Kemarau Panjang Ancam Sawah Luwuk Timur, Petani Diminta Bijak Gunakan Air

Dalam arahannya, Oktavianus menyebut kebutuhan mendesak petani saat ini adalah Alat dan Mesin Pertanian (Alsin), khususnya pompa air atau Alkon, serta alat pengendali hama tikus.

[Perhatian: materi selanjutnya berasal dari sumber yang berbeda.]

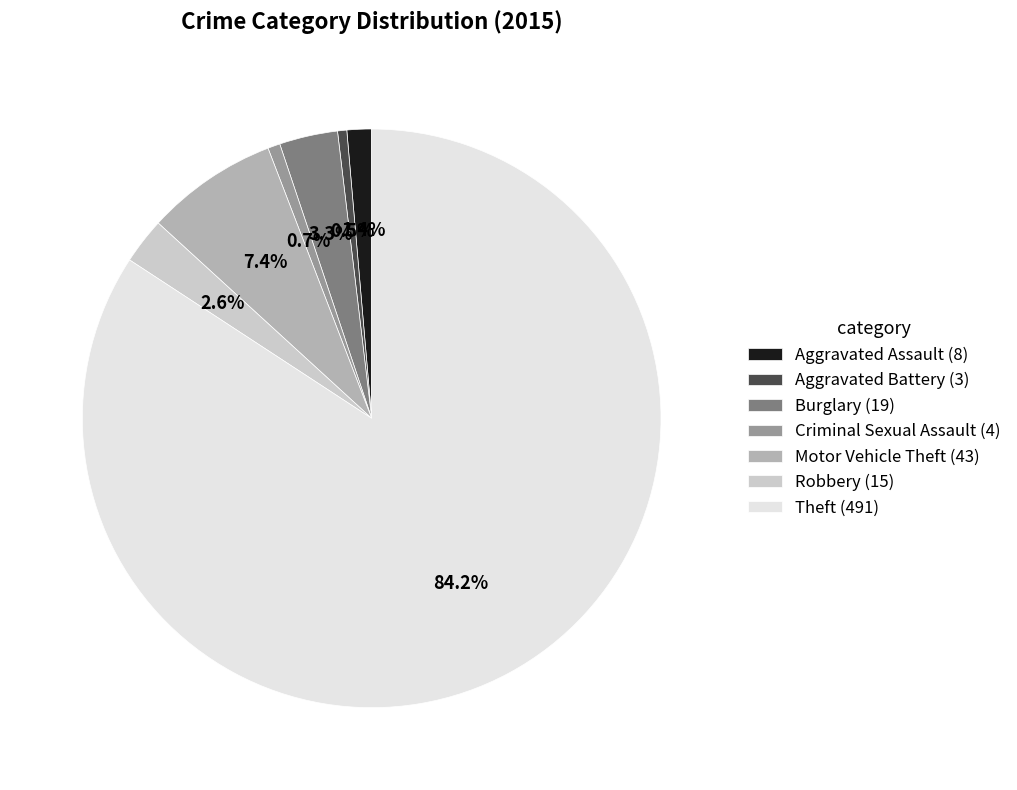

What percentage is the Motor Vehicle Theft slice, to the nearest percent?

7%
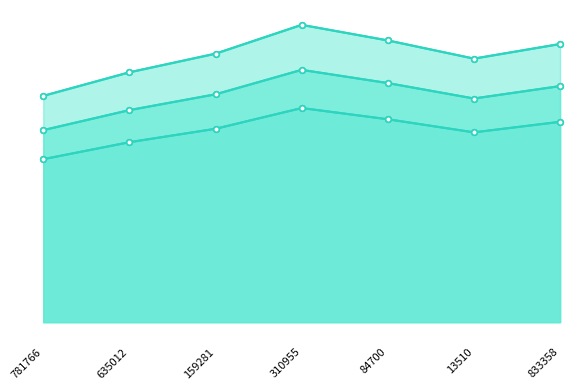

Is it true that Internet usage equals 126.1 at 84700?

True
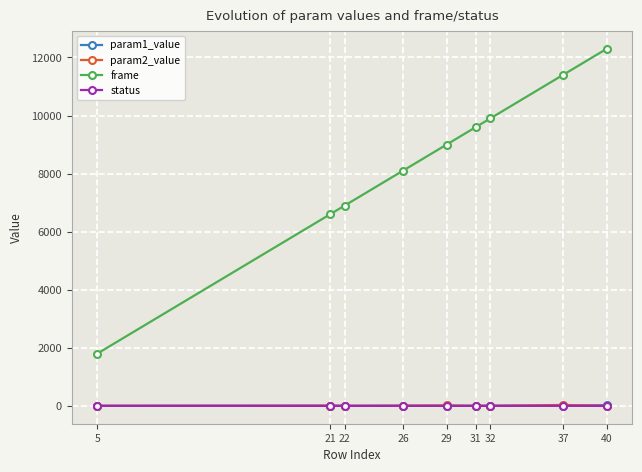

Count the number of data series in this chart.

4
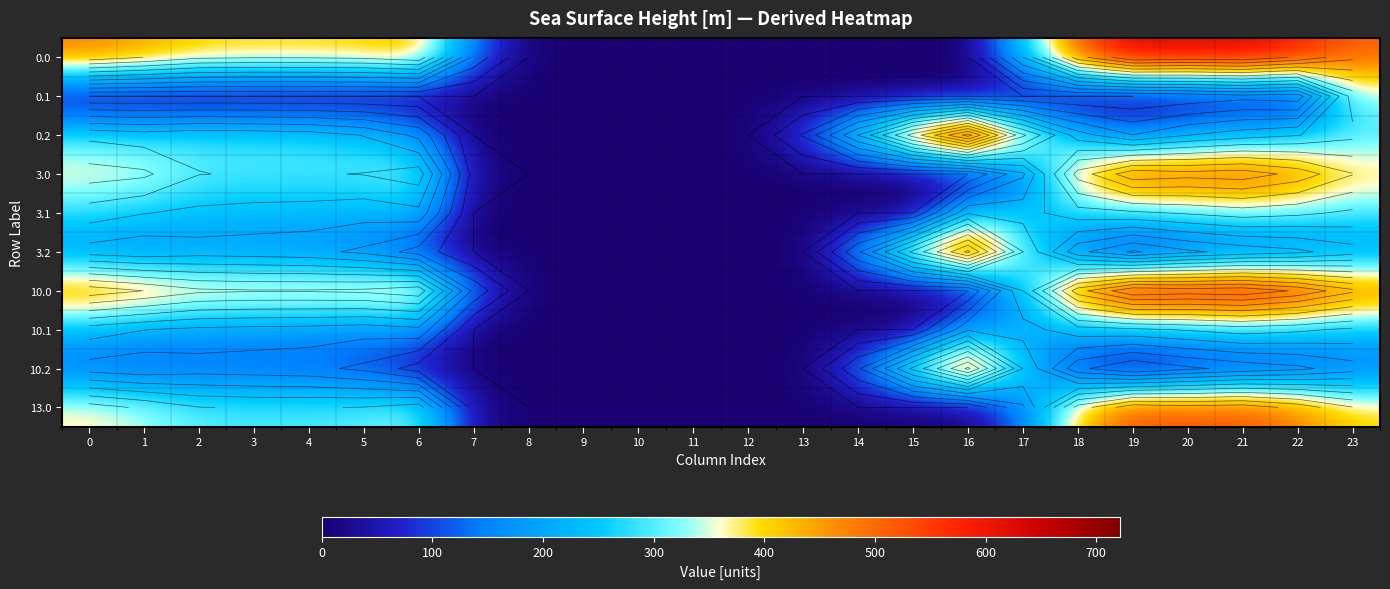

Which has a higher value, 8 or 5?

5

“Untuk Alkon, kami harapkan kelompok tani segera membuat proposal agar bisa kami ajukan ke dinas terkait guna memenuhi kebutuhan masyarakat. Alkon tersebut nantinya dapat digunakan secara bergilir agar kebutuhan petani bisa terpenuhi,” jelasnya.

Selain bantuan pompa air, petani juga diminta menyesuaikan pola pengolahan lahan dengan kondisi ketersediaan air yang ada.

Sebagai tindak lanjut, pihak PPL akan memfasilitasi kelompok tani dalam penyusunan dan pengajuan proposal bantuan Alkon kepada dinas terkait.

Sementara itu, Bhabinkamtibmas Desa Uwedikan, Aipda Martono Kinait, mengimbau para petani agar menggunakan air secara bijak dan menghindari tindakan yang berpotensi menimbulkan konflik.

“Mengingat debit air semakin kecil, pengolahan lahan agar dibatasi semampunya saja agar bisa mencukupi kebutuhan. Kalau semua harus mengolah, saya rasa air tidak akan cukup,” katanya.

Ia meminta para petani untuk saling berbagi dalam kondisi keterbatasan air tersebut.

“Kami hanya sekadar mengimbau agar tidak terjadi gesekan. Mari saling berbagi seadanya demi menjaga Kamtibmas,” tegasnya.